Scotland’s Integration Joint Boards (IJBs) plan and commission many vital community-based health and care services. One in 25 people in Scotland receive social care, with this expected to rise sharply due to an ageing population. Seventy-six per cent of people receiving health and social care are aged 65 and over. By mid-2045 the number of people aged 65 and over is set to grow by nearly a third.

IJB funding has decreased by £1.1 billion (nine per cent) in real terms to £11 billion in 2022/23, with the funding gap set to triple in 2023/24.While there are examples of innovation, IJBs are increasingly having to make unsustainable savings through, for example, not filling staff vacancies and using their financial reserves.

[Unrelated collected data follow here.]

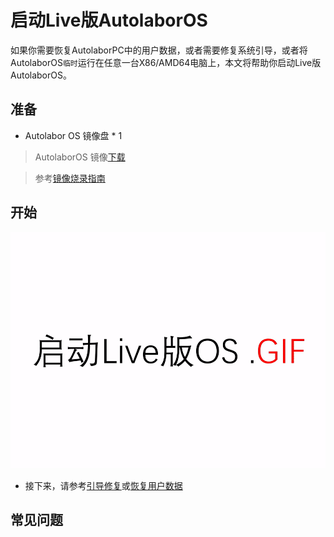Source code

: # 启动Live版AutolaborOS

如果你需要恢复AutolaborPC中的用户数据，或者需要修复系统引导，或者将AutolaborOS`临时`运行在任意一台X86/AMD64电脑上，本文将帮助你启动Live版AutolaborOS。

## 准备

* Autolabor OS 镜像盘 * 1

> AutolaborOS 镜像[下载](http://www.autolabor.com.cn/download)

> 参考[镜像烧录指南](../flash/doc.md)

## 开始

  ![](imgs/enter_live_os.gif)

* 接下来，请参考[引导修复](../boot_repir/doc.md)或[恢复用户数据](../restore_data/doc.md)
## 常见问题



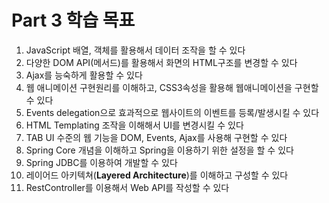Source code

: # Part 3 학습 목표
1. JavaScript 배열, 객체를 활용해서 데이터 조작을 할 수 있다
2. 다양한 DOM API(메서드)를 활용해서 화면의 HTML구조를 변경할 수 있다
3. Ajax를 능숙하게 활용할 수 있다
4. 웹 애니메이션 구현원리를 이해하고, CSS3속성을 활용해 웹애니메이션을 구현할 수 있다
5. Events delegation으로 효과적으로 웹사이트의 이벤트를 등록/발생시킬 수 있다
6. HTML Templating 조작을 이해해서 UI를 변경시킬 수 있다
7. TAB UI 수준의 웹 기능을 DOM, Events, Ajax를 사용해 구현할 수 있다
8. Spring Core 개념을 이해하고 Spring을 이용하기 위한 설정을 할 수 있다
9. Spring JDBC를 이용하여 개발할 수 있다
10. 레이어드 아키텍쳐(**Layered Architecture**)를 이해하고 구성할 수 있다
11. RestController를 이용해서 Web API를 작성할 수 있다
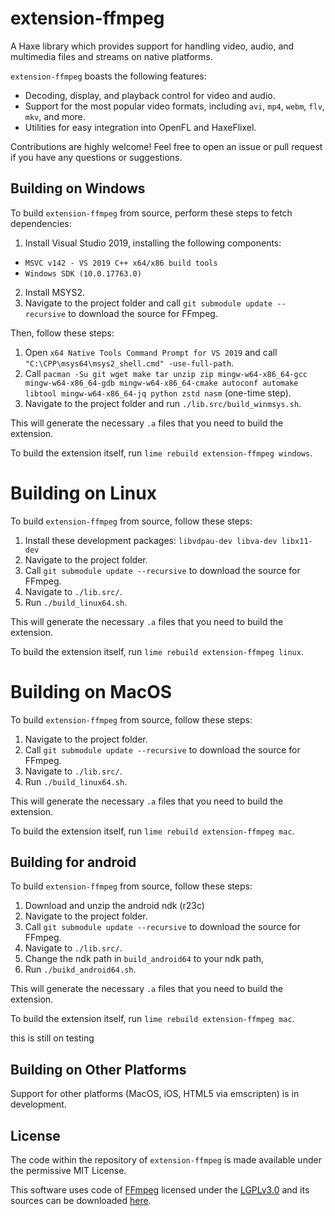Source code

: # extension-ffmpeg

A Haxe library which provides support for handling video, audio, and multimedia files and streams on native platforms.

`extension-ffmpeg` boasts the following features:

- Decoding, display, and playback control for video and audio.
- Support for the most popular video formats, including `avi`, `mp4`, `webm`, `flv`, `mkv`, and more.
- Utilities for easy integration into OpenFL and HaxeFlixel.

Contributions are highly welcome! Feel free to open an issue or pull request if you have any questions or suggestions.

## Building on Windows

To build `extension-ffmpeg` from source, perform these steps to fetch dependencies:
1. Install Visual Studio 2019, installing the following components:
- `MSVC v142 - VS 2019 C++ x64/x86 build tools`
- `Windows SDK (10.0.17763.0)`
2. Install MSYS2.
3. Navigate to the project folder and call `git submodule update --recursive` to download the source for FFmpeg.

Then, follow these steps:
1. Open `x64 Native Tools Command Prompt for VS 2019` and call `"C:\CPP\msys64\msys2_shell.cmd" -use-full-path`.
2. Call `pacman -Su git wget make tar unzip zip mingw-w64-x86_64-gcc mingw-w64-x86_64-gdb mingw-w64-x86_64-cmake autoconf automake libtool mingw-w64-x86_64-jq python zstd nasm` (one-time step).
3. Navigate to the project folder and run `./lib.src/build_winmsys.sh`.

This will generate the necessary `.a` files that you need to build the extension.

To build the extension itself, run `lime rebuild extension-ffmpeg windows`.

# Building on Linux

To build `extension-ffmpeg` from source, follow these steps:
1. Install these development packages:
    `libvdpau-dev libva-dev libx11-dev`
2. Navigate to the project folder.
3. Call `git submodule update --recursive` to download the source for FFmpeg.
4. Navigate to `./lib.src/`.
5. Run `./build_linux64.sh`.

This will generate the necessary `.a` files that you need to build the extension.

To build the extension itself, run `lime rebuild extension-ffmpeg linux`.

# Building on MacOS

To build `extension-ffmpeg` from source, follow these steps:
1. Navigate to the project folder.
2. Call `git submodule update --recursive` to download the source for FFmpeg.
3. Navigate to `./lib.src/`.
4. Run `./build_linux64.sh`.

This will generate the necessary `.a` files that you need to build the extension.

To build the extension itself, run `lime rebuild extension-ffmpeg mac`.

## Building for android

To build `extension-ffmpeg` from source, follow these steps:
1. Download and unzip the android ndk (r23c)
2. Navigate to the project folder.
3. Call `git submodule update --recursive` to download the source for FFmpeg.
4. Navigate to `./lib.src/`.
5. Change the ndk path in `build_android64` to your ndk path,
5. Run `./buikd_android64.sh`.

This will generate the necessary `.a` files that you need to build the extension.

To build the extension itself, run `lime rebuild extension-ffmpeg mac`.

this is still on testing

## Building on Other Platforms

Support for other platforms (MacOS, iOS, HTML5 via emscripten) is in development.

## License

The code within the repository of `extension-ffmpeg` is made available under the permissive MIT License.

This software uses code of [FFmpeg](http://ffmpeg.org) licensed under the [LGPLv3.0](https://www.gnu.org/licenses/lgpl-3.0.html) and its sources can be downloaded [here](https://git.ffmpeg.org/ffmpeg).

Difficulty in filling posts also mean that vacancies are at a record high. Nearly half of services report vacancies, a quarter of staff leave jobs within their first three months and there is continued turnover in senior leadership.

Taken together, these pressures on IJBs mean that the current delivery and funding of services is unsustainable, and system change across a range of vital public services is needed to address the challenges.

Angela Leitch, Accounts Commission member, said: “The pressures facing social care and community healthcare are complex, with health inequalities widening. These issues can’t easily be resolved, and the situation is getting worse. We’re already at the point of increasing levels of unmet need and tightening eligibility to access services. This could be impacting people’s quality of life but data quality is insufficient to fully assess this.

“Integration Joint Boards can’t tackle these challenges alone – they need the support of councils, health boards, Scottish Government and other partners to help them make the urgent changes that are needed now. Without this collaborative approach to change, the pressures facing Integration Joint Boards will get worse.”